[WORK REQUEST]
From the records that follow, copy every line in which "procentas" appears.

-- RECORDS follows --

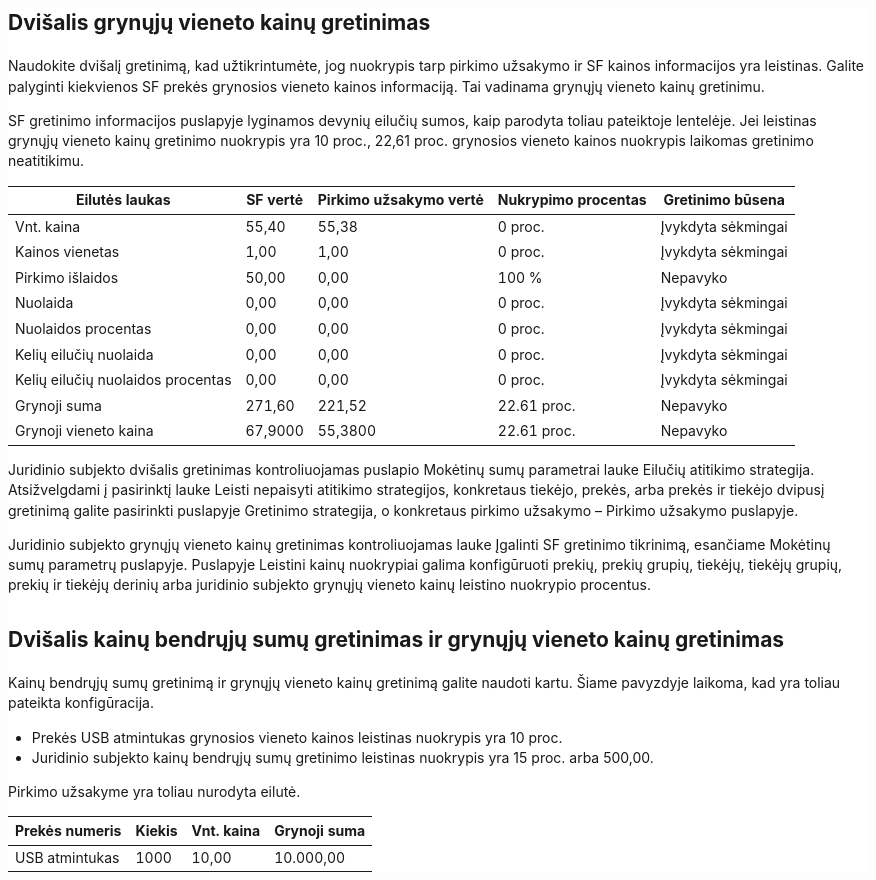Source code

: ## <a name="two-way-net-unit-price-matching"></a> Dvišalis grynųjų vieneto kainų gretinimas
Naudokite dvišalį gretinimą, kad užtikrintumėte, jog nuokrypis tarp pirkimo užsakymo ir SF kainos informacijos yra leistinas. Galite palyginti kiekvienos SF prekės grynosios vieneto kainos informaciją. Tai vadinama grynųjų vieneto kainų gretinimu. 

SF gretinimo informacijos puslapyje lyginamos devynių eilučių sumos, kaip parodyta toliau pateiktoje lentelėje. Jei leistinas grynųjų vieneto kainų gretinimo nuokrypis yra 10 proc., 22,61 proc. grynosios vieneto kainos nuokrypis laikomas gretinimo neatitikimu.

| Eilutės laukas                    | SF vertė | Pirkimo užsakymo vertė | Nukrypimo procentas | Gretinimo būsena |
|-------------------------------|---------------|----------------------|---------------------|--------------|
| Vnt. kaina                    | 55,40         | 55,38                | 0 proc.                  | Įvykdyta sėkmingai       |
| Kainos vienetas                    | 1,00          | 1,00                 | 0 proc.                  | Įvykdyta sėkmingai       |
| Pirkimo išlaidos          | 50,00         | 0,00                 | 100 %                | Nepavyko       |
| Nuolaida                      | 0,00          | 0,00                 | 0 proc.                  | Įvykdyta sėkmingai       |
| Nuolaidos procentas              | 0,00          | 0,00                 | 0 proc.                  | Įvykdyta sėkmingai       |
| Kelių eilučių nuolaida            | 0,00          | 0,00                 | 0 proc.                  | Įvykdyta sėkmingai       |
| Kelių eilučių nuolaidos procentas | 0,00          | 0,00                 | 0 proc.                  | Įvykdyta sėkmingai       |
| Grynoji suma                    | 271,60        | 221,52               | 22.61 proc.              | Nepavyko       |
| Grynoji vieneto kaina                | 67,9000       | 55,3800              | 22.61 proc.              | Nepavyko       |

Juridinio subjekto dvišalis gretinimas kontroliuojamas puslapio Mokėtinų sumų parametrai lauke Eilučių atitikimo strategija. Atsižvelgdami į pasirinktį lauke Leisti nepaisyti atitikimo strategijos, konkretaus tiekėjo, prekės, arba prekės ir tiekėjo dvipusį gretinimą galite pasirinkti puslapyje Gretinimo strategija, o konkretaus pirkimo užsakymo – Pirkimo užsakymo puslapyje. 

Juridinio subjekto grynųjų vieneto kainų gretinimas kontroliuojamas lauke Įgalinti SF gretinimo tikrinimą, esančiame Mokėtinų sumų parametrų puslapyje. Puslapyje Leistini kainų nuokrypiai galima konfigūruoti prekių, prekių grupių, tiekėjų, tiekėjų grupių, prekių ir tiekėjų derinių arba juridinio subjekto grynųjų vieneto kainų leistino nuokrypio procentus.

## <a name="two-way-price-totals-matching-and-net-unit-price-matching"></a> Dvišalis kainų bendrųjų sumų gretinimas ir grynųjų vieneto kainų gretinimas
Kainų bendrųjų sumų gretinimą ir grynųjų vieneto kainų gretinimą galite naudoti kartu. Šiame pavyzdyje laikoma, kad yra toliau pateikta konfigūracija.

-   Prekės USB atmintukas grynosios vieneto kainos leistinas nuokrypis yra 10 proc.
-   Juridinio subjekto kainų bendrųjų sumų gretinimo leistinas nuokrypis yra 15 proc. arba 500,00.

Pirkimo užsakyme yra toliau nurodyta eilutė.

| Prekės numeris | Kiekis | Vnt. kaina | Grynoji suma |
|-------------|----------|------------|------------|
| USB atmintukas   | 1000    | 10,00      | 10.000,00  |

-- RECORDS concluded --

[EXERCISE RESULT]
| Eilutės laukas                    | SF vertė | Pirkimo užsakymo vertė | Nukrypimo procentas | Gretinimo būsena |
| Nuolaidos procentas              | 0,00          | 0,00                 | 0 proc.                  | Įvykdyta sėkmingai       |
| Kelių eilučių nuolaidos procentas | 0,00          | 0,00                 | 0 proc.                  | Įvykdyta sėkmingai       |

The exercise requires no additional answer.